Different cultures around the world mark the winter holidays with a delightful range of seasonal traditions. Join us on a quick tour of some truly distinctive holiday customs.
First stop: Japan. The snow-white confection known as a Japanese Christmas cake is an important—and delicious—holiday custom in a country that doesn’t celebrate Christmas in the traditional sense. But among the secular festivities of Japan’s holiday season (including city streets festooned with Western-inspired holiday glitter and ads promoting gift-giving) their bakeries turn out frosted sponge cakes garnished with fresh fruit (usually strawberries), chocolates, and Santa Claus figurines.
The Christmas cake gained popularity as Japan rebuilt following the destruction of World War II. This Western-style desert symbolized luxury and the re-emergence of a prosperous middle class. Today, it’s one of the country’s most popular winter holiday traditions. In fact, scholars cite the sharing of Christmas cake as the centerpiece, and highlight, of Japan’s increasingly popular Christmas festivities.
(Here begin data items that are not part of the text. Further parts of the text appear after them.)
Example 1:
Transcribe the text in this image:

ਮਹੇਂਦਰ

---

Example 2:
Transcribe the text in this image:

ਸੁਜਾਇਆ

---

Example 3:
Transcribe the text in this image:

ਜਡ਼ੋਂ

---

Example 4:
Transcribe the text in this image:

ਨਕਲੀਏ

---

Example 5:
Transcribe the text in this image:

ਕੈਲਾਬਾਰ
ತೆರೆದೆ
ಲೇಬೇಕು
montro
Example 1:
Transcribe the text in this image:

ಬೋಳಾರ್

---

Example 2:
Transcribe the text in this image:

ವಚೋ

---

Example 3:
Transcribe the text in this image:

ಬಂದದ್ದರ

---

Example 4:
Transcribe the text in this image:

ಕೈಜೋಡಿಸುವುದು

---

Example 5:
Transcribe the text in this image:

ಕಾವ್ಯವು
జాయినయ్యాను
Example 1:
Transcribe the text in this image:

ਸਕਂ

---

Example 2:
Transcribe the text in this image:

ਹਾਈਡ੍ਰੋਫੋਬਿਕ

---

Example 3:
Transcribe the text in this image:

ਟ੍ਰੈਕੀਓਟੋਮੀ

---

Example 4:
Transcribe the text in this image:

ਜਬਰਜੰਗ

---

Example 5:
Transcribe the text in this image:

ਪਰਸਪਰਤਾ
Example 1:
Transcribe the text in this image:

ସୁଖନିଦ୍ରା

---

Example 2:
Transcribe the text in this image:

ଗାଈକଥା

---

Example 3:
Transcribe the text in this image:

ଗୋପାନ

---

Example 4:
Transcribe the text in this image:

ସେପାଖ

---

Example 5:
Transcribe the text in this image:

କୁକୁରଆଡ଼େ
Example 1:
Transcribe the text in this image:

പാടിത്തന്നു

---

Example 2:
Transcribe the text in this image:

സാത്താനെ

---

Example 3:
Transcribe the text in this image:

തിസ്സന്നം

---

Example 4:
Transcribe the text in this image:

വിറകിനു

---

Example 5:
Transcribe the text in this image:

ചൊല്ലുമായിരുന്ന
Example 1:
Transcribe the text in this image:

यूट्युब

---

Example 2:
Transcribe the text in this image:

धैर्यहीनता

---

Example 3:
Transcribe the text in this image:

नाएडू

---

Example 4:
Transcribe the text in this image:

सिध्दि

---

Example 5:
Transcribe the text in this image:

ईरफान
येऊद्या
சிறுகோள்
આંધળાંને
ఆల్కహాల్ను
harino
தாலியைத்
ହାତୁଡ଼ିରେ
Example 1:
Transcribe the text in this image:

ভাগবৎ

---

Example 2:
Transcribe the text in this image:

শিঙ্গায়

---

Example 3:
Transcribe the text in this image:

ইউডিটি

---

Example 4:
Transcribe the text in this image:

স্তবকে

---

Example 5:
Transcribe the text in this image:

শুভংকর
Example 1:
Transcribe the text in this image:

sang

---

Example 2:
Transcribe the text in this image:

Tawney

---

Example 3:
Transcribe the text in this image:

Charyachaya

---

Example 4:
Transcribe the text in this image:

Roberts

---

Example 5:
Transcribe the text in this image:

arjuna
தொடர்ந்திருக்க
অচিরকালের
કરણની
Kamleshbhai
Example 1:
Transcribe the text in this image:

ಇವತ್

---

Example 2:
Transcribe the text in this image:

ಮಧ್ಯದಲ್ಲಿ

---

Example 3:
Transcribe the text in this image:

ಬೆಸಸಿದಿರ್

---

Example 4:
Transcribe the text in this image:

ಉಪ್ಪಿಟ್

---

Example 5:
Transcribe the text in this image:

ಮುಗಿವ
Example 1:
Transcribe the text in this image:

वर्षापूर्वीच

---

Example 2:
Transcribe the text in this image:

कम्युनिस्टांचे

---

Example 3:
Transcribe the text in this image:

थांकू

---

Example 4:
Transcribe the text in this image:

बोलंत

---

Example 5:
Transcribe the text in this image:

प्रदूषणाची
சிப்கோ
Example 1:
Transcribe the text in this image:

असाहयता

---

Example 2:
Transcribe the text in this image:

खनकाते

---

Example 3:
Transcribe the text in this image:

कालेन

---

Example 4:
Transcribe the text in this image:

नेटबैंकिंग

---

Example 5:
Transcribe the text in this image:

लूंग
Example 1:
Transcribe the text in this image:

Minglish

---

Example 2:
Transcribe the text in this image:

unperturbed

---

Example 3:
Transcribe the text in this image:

Christmas cake is a type of fruitcake served at Christmas time in many countries. A Christmas cake may be light or dark, crumbly-moist to sticky-wet, spongy to heavy, leavened or unleavened, shaped round, square or oblong as whole cakes, cupcake, or petit fours, with marzipan, icing, glazing, dusting with icing sugar, or plain. If a Christmas cake is covered in icing, it is quite common for it to be decorated – models of houses, of fir trees or of Santa Claus may be in the array of decorations.